8.2 Management after exposure to blood and body fluids
When exposed by direct blood or bodily fluid contamination of the skin, the individual should immediately go to the buffer room for cleaning: wipe the site with 75% ethanol or iodophor and then clean with water.
When goggles or protective clothing and masks are contaminated, individuals should immediately discard and replace the items within the buffer room.
When eyes are contaminated, individuals must immediately go to the buffer room and thoroughly wash the affected eye(s) with clean water.
When a needle stick or sharp injury occurs during inspection or surgery, remove gloves nearly and squeeze blood from the injured area, rinse with running water and disinfect the wound with 75% ethanol or iodophor. Gloves must be discarded and replaced. Carry out emergency measures according to the workflow of blood and bodily fluid exposure.

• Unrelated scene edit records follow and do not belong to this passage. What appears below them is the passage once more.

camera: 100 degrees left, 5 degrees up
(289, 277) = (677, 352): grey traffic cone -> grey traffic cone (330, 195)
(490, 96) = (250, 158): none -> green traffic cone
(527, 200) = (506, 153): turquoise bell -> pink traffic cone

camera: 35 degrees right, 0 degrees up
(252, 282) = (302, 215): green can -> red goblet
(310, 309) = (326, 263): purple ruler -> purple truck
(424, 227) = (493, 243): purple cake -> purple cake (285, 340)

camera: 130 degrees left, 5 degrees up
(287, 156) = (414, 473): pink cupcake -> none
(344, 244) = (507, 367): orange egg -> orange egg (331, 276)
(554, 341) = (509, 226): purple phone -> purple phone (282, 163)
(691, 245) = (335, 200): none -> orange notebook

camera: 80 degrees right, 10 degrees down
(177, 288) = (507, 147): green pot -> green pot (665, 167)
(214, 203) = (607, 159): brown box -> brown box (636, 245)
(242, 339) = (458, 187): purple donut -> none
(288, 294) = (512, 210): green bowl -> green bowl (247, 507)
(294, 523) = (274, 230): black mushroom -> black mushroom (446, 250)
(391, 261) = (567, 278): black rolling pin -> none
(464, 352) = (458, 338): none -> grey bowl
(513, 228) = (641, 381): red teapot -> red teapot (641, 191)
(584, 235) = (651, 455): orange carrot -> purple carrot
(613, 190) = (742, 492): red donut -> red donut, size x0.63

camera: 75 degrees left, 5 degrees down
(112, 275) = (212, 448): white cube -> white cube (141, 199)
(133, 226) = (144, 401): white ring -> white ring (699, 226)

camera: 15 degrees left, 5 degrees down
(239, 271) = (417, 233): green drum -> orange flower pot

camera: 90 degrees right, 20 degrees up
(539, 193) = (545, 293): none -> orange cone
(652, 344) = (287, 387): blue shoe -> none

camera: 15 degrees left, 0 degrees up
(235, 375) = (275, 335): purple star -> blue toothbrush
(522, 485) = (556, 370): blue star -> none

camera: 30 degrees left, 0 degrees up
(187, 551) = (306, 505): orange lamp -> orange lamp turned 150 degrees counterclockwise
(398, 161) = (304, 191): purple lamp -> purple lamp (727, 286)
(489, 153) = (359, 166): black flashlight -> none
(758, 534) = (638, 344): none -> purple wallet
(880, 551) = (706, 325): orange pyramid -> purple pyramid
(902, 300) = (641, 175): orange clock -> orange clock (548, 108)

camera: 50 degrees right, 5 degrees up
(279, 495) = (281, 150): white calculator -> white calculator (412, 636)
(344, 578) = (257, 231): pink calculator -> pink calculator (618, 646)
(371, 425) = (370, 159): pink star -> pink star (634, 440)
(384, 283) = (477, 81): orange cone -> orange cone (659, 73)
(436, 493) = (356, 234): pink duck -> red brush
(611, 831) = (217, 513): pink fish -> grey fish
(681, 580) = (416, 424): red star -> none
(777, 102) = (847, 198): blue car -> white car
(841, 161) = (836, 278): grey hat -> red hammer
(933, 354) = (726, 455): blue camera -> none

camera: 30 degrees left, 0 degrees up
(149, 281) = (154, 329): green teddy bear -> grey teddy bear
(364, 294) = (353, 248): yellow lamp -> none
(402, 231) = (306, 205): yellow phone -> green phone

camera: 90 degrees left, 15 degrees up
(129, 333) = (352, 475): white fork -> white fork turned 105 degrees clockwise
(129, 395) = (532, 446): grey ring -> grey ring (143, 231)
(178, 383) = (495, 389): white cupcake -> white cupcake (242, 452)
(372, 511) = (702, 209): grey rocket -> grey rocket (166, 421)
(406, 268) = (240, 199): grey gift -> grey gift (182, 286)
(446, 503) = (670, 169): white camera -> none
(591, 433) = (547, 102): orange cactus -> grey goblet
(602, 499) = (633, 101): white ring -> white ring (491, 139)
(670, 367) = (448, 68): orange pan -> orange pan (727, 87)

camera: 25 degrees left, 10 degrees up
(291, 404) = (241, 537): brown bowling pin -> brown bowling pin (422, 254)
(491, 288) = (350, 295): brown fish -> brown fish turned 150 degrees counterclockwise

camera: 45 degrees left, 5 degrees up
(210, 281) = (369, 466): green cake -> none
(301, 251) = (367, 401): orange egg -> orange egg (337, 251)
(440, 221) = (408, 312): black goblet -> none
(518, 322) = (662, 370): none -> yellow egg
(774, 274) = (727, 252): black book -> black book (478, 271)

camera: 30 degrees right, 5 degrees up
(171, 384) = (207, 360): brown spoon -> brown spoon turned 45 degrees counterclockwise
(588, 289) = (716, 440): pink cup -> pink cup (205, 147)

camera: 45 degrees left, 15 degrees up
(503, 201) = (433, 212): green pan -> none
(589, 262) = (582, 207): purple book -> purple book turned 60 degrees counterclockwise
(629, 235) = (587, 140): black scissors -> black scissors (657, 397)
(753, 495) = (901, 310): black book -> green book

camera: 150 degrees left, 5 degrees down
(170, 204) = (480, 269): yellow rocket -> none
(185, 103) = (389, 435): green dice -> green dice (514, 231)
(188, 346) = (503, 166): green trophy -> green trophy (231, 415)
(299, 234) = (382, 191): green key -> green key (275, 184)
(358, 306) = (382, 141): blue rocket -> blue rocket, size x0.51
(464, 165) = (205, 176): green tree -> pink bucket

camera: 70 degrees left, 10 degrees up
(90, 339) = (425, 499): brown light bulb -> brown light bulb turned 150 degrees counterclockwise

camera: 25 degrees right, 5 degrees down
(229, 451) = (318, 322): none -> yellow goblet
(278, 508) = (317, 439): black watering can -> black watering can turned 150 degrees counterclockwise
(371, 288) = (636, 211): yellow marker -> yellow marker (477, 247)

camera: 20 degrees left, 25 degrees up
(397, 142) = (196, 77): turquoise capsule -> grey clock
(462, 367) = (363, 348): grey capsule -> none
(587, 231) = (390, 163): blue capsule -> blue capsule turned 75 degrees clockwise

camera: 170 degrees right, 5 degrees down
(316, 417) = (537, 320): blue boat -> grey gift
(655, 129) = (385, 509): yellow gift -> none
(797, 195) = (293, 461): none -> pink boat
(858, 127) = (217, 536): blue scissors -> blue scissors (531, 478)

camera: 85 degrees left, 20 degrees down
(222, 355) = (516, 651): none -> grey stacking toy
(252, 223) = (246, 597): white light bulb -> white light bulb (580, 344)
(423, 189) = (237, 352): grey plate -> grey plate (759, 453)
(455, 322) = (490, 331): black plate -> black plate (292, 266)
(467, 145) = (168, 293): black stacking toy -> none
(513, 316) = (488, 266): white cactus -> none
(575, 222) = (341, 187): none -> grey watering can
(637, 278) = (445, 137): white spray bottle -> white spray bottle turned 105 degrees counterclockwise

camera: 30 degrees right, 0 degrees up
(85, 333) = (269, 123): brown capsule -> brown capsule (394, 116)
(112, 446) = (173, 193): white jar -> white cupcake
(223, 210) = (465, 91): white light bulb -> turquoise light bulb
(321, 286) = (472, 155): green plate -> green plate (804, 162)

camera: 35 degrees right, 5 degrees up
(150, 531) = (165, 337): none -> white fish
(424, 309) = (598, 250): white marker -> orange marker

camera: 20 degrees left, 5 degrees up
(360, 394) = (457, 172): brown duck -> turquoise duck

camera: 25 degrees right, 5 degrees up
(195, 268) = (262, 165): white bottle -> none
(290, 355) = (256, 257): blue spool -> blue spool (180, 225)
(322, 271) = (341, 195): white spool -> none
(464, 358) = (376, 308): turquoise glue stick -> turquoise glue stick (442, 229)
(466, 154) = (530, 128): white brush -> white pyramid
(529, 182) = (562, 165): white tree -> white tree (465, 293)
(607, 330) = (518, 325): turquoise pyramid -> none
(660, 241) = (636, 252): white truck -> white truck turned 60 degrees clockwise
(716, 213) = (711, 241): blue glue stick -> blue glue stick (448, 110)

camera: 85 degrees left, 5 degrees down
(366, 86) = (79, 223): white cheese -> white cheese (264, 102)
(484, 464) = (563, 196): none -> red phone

9 Principles of health care waste management
In the current climate of regular epidemic prevention and control of COVID-19, medical staff still need to follow the requirements of the "Regulations for Medical Waste Management26" and the "Measures for the medical waste management in medical and health institutions27". Medical waste from suspected or confirmed COVID-19 patients must be treated as infectious waste.28 Use double-layer yellow medical disposal bags for transportation. Sharp objects must be placed in a designated plastic box and sealed. Disposal bags and sharps boxes should be sprayed with 1000mg/L chlorine disinfectant prior to collection and transfer by a trained cleaner. Waste should be transferred to a temporary storage point for medical waste along a specified route at a fixed time. Only authorized personnel should have access to the medical waste storage area. Infectious waste must be collected and disposed by a medical waste disposal vehicle within 48h; the date and quantity of medical waste should be recorded and signed for upon collection. Non-infectious waste generated by non-COVID-19 patients should be treated as general medical waste and should be stored and treated separately to infectious waste.
Conclusion
This consensus is based on currently available literature, regulations and expert opinions. Its purpose is to optimize the timely diagnosis and treatment of gynecological emergency patients and reduce the exposure risk of medical personnel working within the COVID-19 epidemic. However, this consensus cannot be used as a legal basis for any medical disputes and litigation. This consensus captures the contemporary concerns surrounding the topic but cannot address emerging and future issues; the changing landscape of the COVID-19 pandemic will necessitate further discussion and updated consensus.
Financial support
This work was supported by the National Natural Science Foundation of China (grant number 81701423).
Declaration of competing interest
The authors declare that there is no conflict of interest.